Durect Corporation has completed the clinical portion of its Phase II clinical trial for the company's lead product, DUROS sufentanil. Over 50 patients at 9 clinical centers completed the clinical portion of the study more than 3 months ahead of schedule.
DUROS sufentanil is designed to deliver sufentanil on a continuous basis for 3 months for the treatment of chronic pain. Sufentanil is a FDA approved opioid that is currently used in hospitals as an anesthetic. Chronic pain is a significant problem associated with chronic diseases, including cancer and various neurological and skeletal disorders. DUROS sufentanil is intended for patients whose chronic pain is stable, opioid responsive and results from a variety of malignant and non-malignant causes. Annual sales of opioids for the treatment of chronic pain are in excess of $1 billion.
This Phase II trial was designed to determine the dose conversion from other approved opioid medications to DUROS sufentanil. Durect utilised an advisory panel of leading clinical physicians and experts in the field of chronic pain to develop the protocol for the Phase II trial.
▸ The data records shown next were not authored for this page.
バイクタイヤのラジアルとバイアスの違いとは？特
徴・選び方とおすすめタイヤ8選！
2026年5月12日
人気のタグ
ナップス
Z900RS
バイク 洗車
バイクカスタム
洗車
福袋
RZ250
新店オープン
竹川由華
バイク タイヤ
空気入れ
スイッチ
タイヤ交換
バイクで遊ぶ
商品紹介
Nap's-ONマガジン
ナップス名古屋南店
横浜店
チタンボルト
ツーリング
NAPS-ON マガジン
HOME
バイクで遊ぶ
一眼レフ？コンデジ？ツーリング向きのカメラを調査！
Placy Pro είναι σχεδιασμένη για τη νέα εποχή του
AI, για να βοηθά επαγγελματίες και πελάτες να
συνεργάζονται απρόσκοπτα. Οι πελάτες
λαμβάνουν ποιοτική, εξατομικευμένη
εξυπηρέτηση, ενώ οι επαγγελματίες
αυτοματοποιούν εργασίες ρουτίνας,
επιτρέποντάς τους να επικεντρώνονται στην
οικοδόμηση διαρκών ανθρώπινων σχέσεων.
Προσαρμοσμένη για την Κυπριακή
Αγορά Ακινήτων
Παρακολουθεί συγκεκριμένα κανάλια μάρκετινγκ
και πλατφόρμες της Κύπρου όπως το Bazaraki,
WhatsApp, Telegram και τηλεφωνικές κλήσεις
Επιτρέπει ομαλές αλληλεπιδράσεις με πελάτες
The trial evaluated the safety and efficacy of continuous dose of sufentanil via a subcutaneously implanted DUROS sufentanil system in stable opioid responsive chronic pain patients. The information on relative potency and conversion charts collected in this study will be used in Phase III trials designed to demonstrate the safety and efficacy of the DUROS sufentanil product.
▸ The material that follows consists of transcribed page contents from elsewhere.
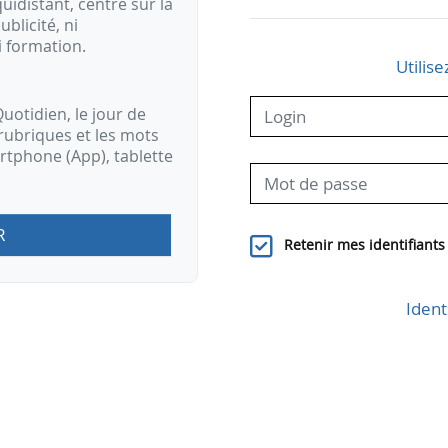
idistant, centré sur la
ublicité, ni
i formation.
Utilise
uotidien, le jour de
rubriques et les mots
artphone (App), tablette
R
Retenir mes identifiants
Ident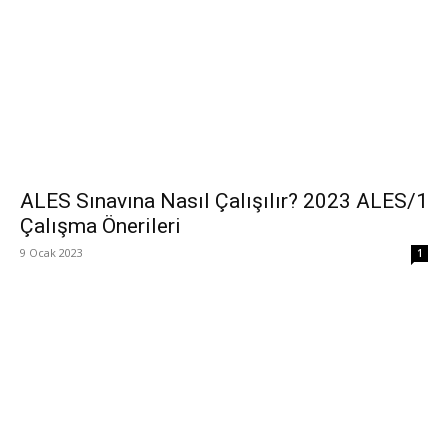
ALES Sınavına Nasıl Çalışılır? 2023 ALES/1
Çalışma Önerileri
9 Ocak 2023
1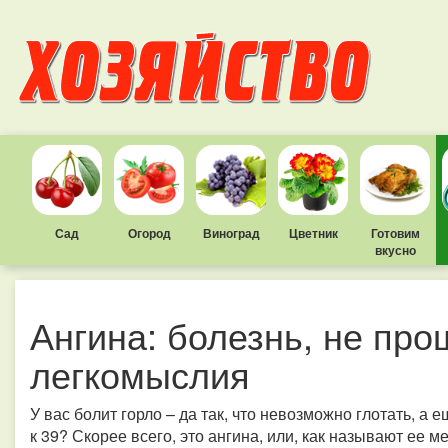
Сад
Огород
Виноград
Цветник
Готовим
вкусно
Ангина: болезнь, не пр
легкомыслия
У вас болит горло – да так, что невозможно глотать, а
к 39? Скорее всего, это ангина, или, как называют ее м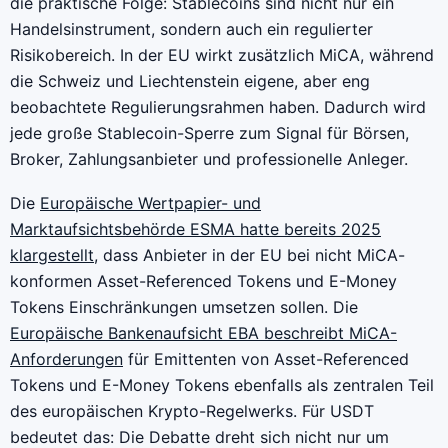
die praktische Folge: Stablecoins sind nicht nur ein
Handelsinstrument, sondern auch ein regulierter
Risikobereich. In der EU wirkt zusätzlich MiCA, während
die Schweiz und Liechtenstein eigene, aber eng
beobachtete Regulierungsrahmen haben. Dadurch wird
jede große Stablecoin-Sperre zum Signal für Börsen,
Broker, Zahlungsanbieter und professionelle Anleger.
Die
Europäische Wertpapier- und
Marktaufsichtsbehörde ESMA hatte bereits 2025
klargestellt
, dass Anbieter in der EU bei nicht MiCA-
konformen Asset-Referenced Tokens und E-Money
Tokens Einschränkungen umsetzen sollen. Die
Europäische Bankenaufsicht EBA beschreibt MiCA-
Anforderungen
für Emittenten von Asset-Referenced
Tokens und E-Money Tokens ebenfalls als zentralen Teil
des europäischen Krypto-Regelwerks. Für USDT
bedeutet das: Die Debatte dreht sich nicht nur um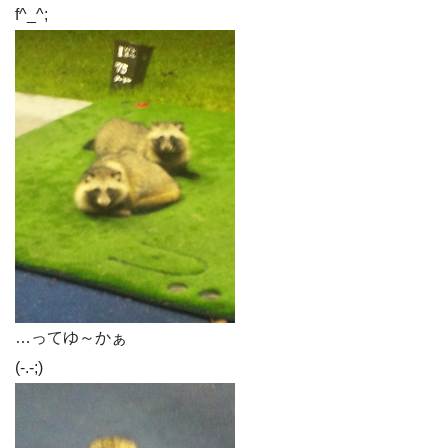
f^_^;
…ってゆ～かぁ
(-.-;)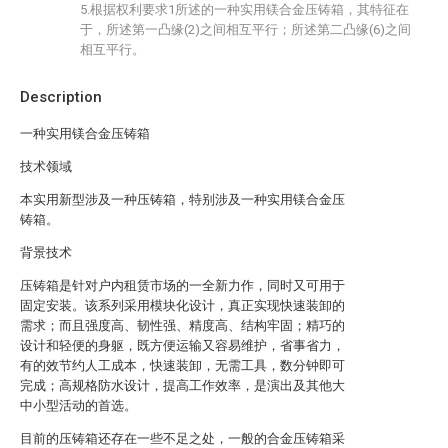
5.根据权利要求1所述的一种实用镁合金压铸箱，其特征在
于，所述第一凸缘(2)之间相互平行；所述第二凸缘(6)之间
相互平行。
Description
一种实用镁合金压铸箱
技术领域
本实用新型涉及一种压铸箱，特别涉及一种实用镁合金压
铸箱。
背景技术
压铸箱是针对户内租赁市场的一全新力作，同时又可用于
固定安装。该系列采用模块化设计，真正实现快速装卸的
需求；而且强度高、韧性强、精度高、结构牢固；精巧的
设计和轻便的身躯，既方便运输又容易维护，省事省力，
有的效节约人工成本，快速装卸，无需工具，数分钟即可
完成；高规格防水设计，提高工作效率，是演出及其他大
中小型活动的首选。
目前的压铸箱还存在一些不足之处，一般的合金压铸箱采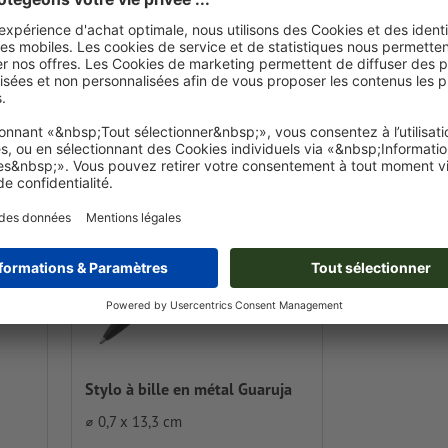
Prix un
 € TTC
Prix unitaire dès
19,31 € TTC
500 ex.
pour 250 ex.
Stylo à bille en métal Guaruja
⌀ 0,7 x 13,3 cm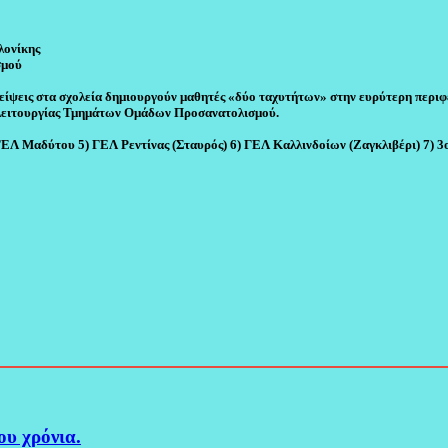
λονίκης
σμού
ελλείψεις στα σχολεία δημιουργούν μαθητές «δύο ταχυτήτων» στην ευρύτερη περ
 λειτουργίας Τμημάτων Ομάδων Προσανατολισμού.
ΕΛ Μαδύτου 5) ΓΕΛ Ρεντίνας (Σταυρός) 6) ΓΕΛ Καλλινδοίων (Ζαγκλιβέρι) 7) 3
υ χρόνια.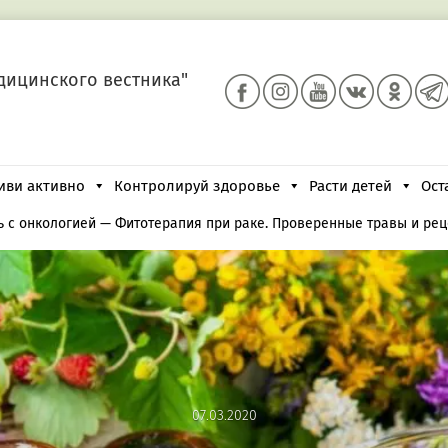
дицинского вестника"
иви активно
Контролируй здоровье
Расти детей
Ост
 с онкологией
—
Фитотерапия при раке. Проверенные травы и ре
07.03.2020
07.03.2020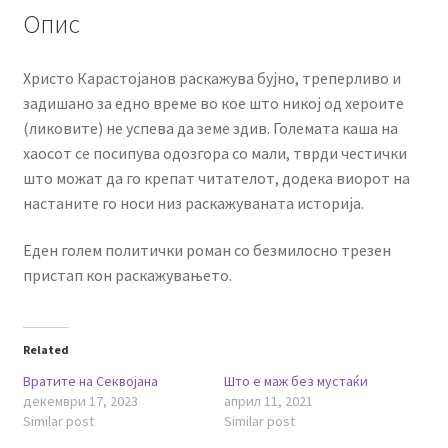
Опис
Христо Карастојанов раскажува бујно, треперливо и
задишано за едно време во кое што никој од хероите
(ликовите) не успева да земе здив. Големата каша на
хаосот се посипува одозгора со мали, тврди честички
што можат да го крепат читателот, додека виорот на
настаните го носи низ раскажуваната историја.
Еден голем политички роман со безмилосно трезен
пристап кон раскажувањето.
Related
Вратите на Секвојана
Што е маж без мустаќи
декември 17, 2023
април 11, 2021
Similar post
Similar post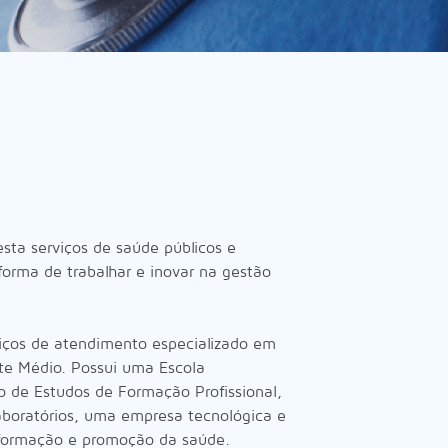
sta serviços de saúde públicos e
forma de trabalhar e inovar na gestão
rviços de atendimento especializado em
te Médio. Possui uma Escola
 de Estudos de Formação Profissional,
aboratórios, uma empresa tecnológica e
 formação e promoção da saúde.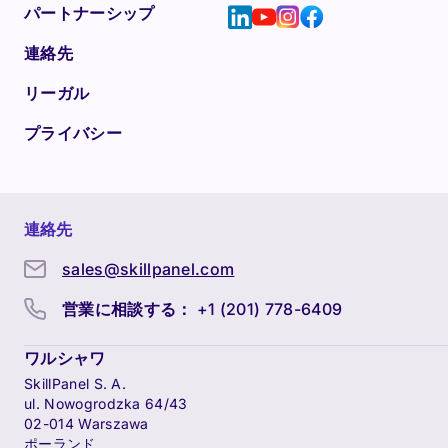
パートナーシップ
連絡先
リーガル
プライバシー
連絡先
sales@skillpanel.com
営業に相談する：
+1 (201) 778-6409
ワルシャワ
SkillPanel S. A.
ul. Nowogrodzka 64/43
02-014 Warszawa
ポーランド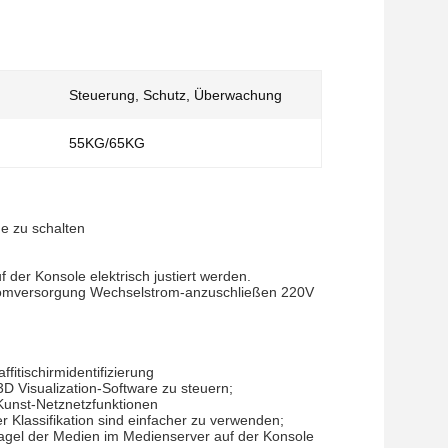
Steuerung, Schutz, Überwachung
55KG/65KG
e zu schalten
der Konsole elektrisch justiert werden.
tromversorgung Wechselstrom-anzuschließen 220V
itischirmidentifizierung
 Visualization-Software zu steuern;
Kunst-Netznetzfunktionen
r Klassifikation sind einfacher zu verwenden;
nagel der Medien im Medienserver auf der Konsole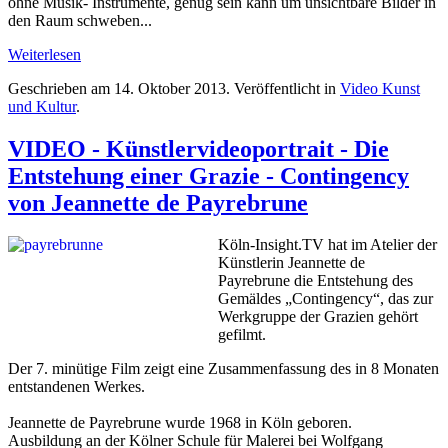
ohne Musik- Instrumente, genug sein kann um unsichtbare Bilder in
den Raum schweben...
Weiterlesen
Geschrieben am
14. Oktober 2013
. Veröffentlicht in
Video Kunst
und Kultur
.
VIDEO - Künstlervideoportrait - Die
Entstehung einer Grazie - Contingency
von Jeannette de Payrebrune
Köln-Insight.TV hat im Atelier der
Künstlerin Jeannette de
Payrebrune die Entstehung des
Gemäldes „Contingency“, das zur
Werkgruppe der Grazien gehört
gefilmt.
Der 7. minütige Film zeigt eine Zusammenfassung des in 8 Monaten
entstandenen Werkes.
Jeannette de Payrebrune wurde 1968 in Köln geboren.
Ausbildung an der Kölner Schule für Malerei bei Wolfgang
"We are very pleased at the progress that we have made with our Phase II trial for DUROS sufentanil. The accelerated pace exceeds our expectations," said James E. Brown, President and CEO of Durect. "We believe that this reflects the potential benefits of this product to both patients and physicians. We believe DUROS sufentanil has the potential to be a more convenient, patient-friendly product that may provide an alternative to current therapies for the long term treatment of stable and opioid responsive chronic pain."